> **TEXT PASSAGE**
FC Kryvbas on the training pitch.
FC Kryvbas train together before their first league match of the season against Kolos Kovalivka. Photograph: Vudi Xhymshiti/The Guardian

On a slight incline overlooking FC Kryvbas’s training facilities, the skeletal frame of a mining tower sets slowly into action. Its wheels turn intermittently, deliberately, helping drag a city’s lifeblood closer to the fresh air. Down by the gates an elderly man materialises from a side path at the first sign of visitors, hawking a plastic bag half-full of cherries. They are in season, glistening and juicy; there will be plenty more where those came from, should the volume of sales match his optimism.

Inside, Yuriy Vernydub has work of his own. He jokes that the last year of his life would make a film script but the immediate reality is, true to his oeuvre, about the next game. There is a competitive match to prepare for: Kryvbas will face Kolos Kovalivka near Kyiv on Tuesday, the first day of the 2022-23 Ukrainian Premier League season.

Soon the heavens will open. While thunder and lightning compete for attention overhead his players will be sent out of their indoor dome and on to the grass pitch so they can perfect their off-the-ball shape. They are 40km from the Russian frontline; overnight there have been barrel bombings to the south, and these weather conditions are water off a footballer’s back.

The Kryvbas manager, Yuriy Vernydub.
‘This is a truly patriotic, real Ukrainian club.’ The Kryvbas manager, Yuriy Vernydub. Photograph: Vudi Xhymshiti/The Guardian

“Of course I have some fears about starting the league now, any smart person would,” Vernydub says. “It’s probably the first time in history that a championship will be played during the middle of a war. But I’ve seen real shelling with my own eyes, so I’m less scared.”

This is Kryvyi Rih: the sprawling, snaking city that dominates central Ukraine’s industrial heartland. Its people are tough, plain-speaking, more than half of them working in the metallurgy industry whose edifices dominate every stretch of the landscape.

Kryvbas are accordingly belligerent: they will not relocate to Kyiv, as others have done, even if areas on the city’s periphery are frequently being shelled and the troubling spectre of the Enerhodar nuclear power station looms 60 miles to the south-east. The city is protected by four lines of defence and cannot be entered without passing a series of army checkpoints.

In June, the club told its rivals to forget any idea of playing league games abroad, saying there is “no other option, neither from a moral point of view nor from sporting principle” than to compete domestically.

The same month, Vernydub became manager. “It has to happen here, in our land,” he says. “It’s very important to our soldiers, our warriors, that we do it.”

Vernydub knows why. Last September, his Sheriff Tiraspol team caused astonishment by winning at Real Madrid in the Champions League. But he watched the Spanish side beat Liverpool in the final via a patchy television feed with his artillery unit, not far from Kryvyi Rih.

Kryvbas players on the training pitch.

> **DATASET RECORDS**
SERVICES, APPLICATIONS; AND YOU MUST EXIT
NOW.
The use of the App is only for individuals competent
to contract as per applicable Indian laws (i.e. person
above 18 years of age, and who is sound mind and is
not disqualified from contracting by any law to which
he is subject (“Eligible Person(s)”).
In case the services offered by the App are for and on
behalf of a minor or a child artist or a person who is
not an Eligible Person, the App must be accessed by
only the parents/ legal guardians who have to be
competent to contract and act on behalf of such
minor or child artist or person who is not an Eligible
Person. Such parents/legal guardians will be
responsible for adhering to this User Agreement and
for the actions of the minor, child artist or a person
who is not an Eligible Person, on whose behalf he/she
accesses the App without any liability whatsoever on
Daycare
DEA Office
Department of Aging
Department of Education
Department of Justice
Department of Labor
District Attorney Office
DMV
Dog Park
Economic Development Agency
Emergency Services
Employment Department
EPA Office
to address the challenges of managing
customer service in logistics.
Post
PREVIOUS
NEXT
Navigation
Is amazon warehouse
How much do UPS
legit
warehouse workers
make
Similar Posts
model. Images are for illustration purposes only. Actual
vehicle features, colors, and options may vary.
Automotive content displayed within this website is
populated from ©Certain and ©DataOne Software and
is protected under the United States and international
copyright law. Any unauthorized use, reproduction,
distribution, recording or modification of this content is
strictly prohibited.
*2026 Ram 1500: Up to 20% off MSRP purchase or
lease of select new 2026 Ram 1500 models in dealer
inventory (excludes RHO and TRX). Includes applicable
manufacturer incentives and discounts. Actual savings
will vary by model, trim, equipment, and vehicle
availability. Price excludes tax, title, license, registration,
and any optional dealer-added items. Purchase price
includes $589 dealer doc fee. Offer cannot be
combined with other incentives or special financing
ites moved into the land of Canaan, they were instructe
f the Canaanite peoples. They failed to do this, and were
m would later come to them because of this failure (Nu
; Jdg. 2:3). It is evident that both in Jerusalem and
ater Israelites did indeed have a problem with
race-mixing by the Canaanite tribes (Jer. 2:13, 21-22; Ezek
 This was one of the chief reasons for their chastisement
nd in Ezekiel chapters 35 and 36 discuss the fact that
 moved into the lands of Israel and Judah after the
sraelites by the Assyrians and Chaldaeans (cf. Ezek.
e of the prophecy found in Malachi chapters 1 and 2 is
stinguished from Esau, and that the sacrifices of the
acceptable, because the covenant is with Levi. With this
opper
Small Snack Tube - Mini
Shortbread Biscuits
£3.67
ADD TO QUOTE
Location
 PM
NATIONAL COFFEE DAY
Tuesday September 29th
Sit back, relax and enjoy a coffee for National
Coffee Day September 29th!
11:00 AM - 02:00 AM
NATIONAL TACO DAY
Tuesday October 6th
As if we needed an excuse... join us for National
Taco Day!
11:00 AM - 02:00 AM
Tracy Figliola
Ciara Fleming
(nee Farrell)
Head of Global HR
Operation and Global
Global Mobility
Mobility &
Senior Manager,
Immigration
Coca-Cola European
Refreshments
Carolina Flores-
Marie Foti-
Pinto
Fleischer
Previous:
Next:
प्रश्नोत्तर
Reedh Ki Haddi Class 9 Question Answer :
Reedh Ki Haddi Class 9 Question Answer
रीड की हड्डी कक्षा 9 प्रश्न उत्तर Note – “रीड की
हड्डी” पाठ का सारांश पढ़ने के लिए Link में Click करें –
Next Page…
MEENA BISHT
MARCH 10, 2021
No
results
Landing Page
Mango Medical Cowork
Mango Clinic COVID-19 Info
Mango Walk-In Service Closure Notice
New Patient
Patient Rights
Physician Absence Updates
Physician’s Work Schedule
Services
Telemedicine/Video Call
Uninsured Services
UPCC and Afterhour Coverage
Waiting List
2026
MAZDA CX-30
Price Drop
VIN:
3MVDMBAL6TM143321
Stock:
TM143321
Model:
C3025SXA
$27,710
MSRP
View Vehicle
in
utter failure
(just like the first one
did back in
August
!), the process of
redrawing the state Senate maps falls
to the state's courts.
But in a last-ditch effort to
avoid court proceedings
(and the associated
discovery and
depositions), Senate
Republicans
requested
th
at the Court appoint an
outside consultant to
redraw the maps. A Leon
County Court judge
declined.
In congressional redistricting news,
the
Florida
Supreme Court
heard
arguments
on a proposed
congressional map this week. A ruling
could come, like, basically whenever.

> **TASKS FOR THIS EXERCISE**
#1 List every football club named in the Kryvbas article.
#2 Repeat the part of the Kryvbas article that begins at the words "Kryvbas are accordingly" and stops after "of army checkpoints.".
#3 In the Kryvbas article, how far are the players from the Russian frontline?
The entries were drawn from a different source than the text.

> **SOLUTIONS BELOW**
#1 FC Kryvbas, Kolos Kovalivka, Sheriff Tiraspol, Real Madrid, Liverpool

#2
Kryvbas are accordingly belligerent: they will not relocate to Kyiv, as others have done, even if areas on the city’s periphery are frequently being shelled and the troubling spectre of the Enerhodar nuclear power station looms 60 miles to the south-east. The city is protected by four lines of defence and cannot be entered without passing a series of army checkpoints.

#3 40km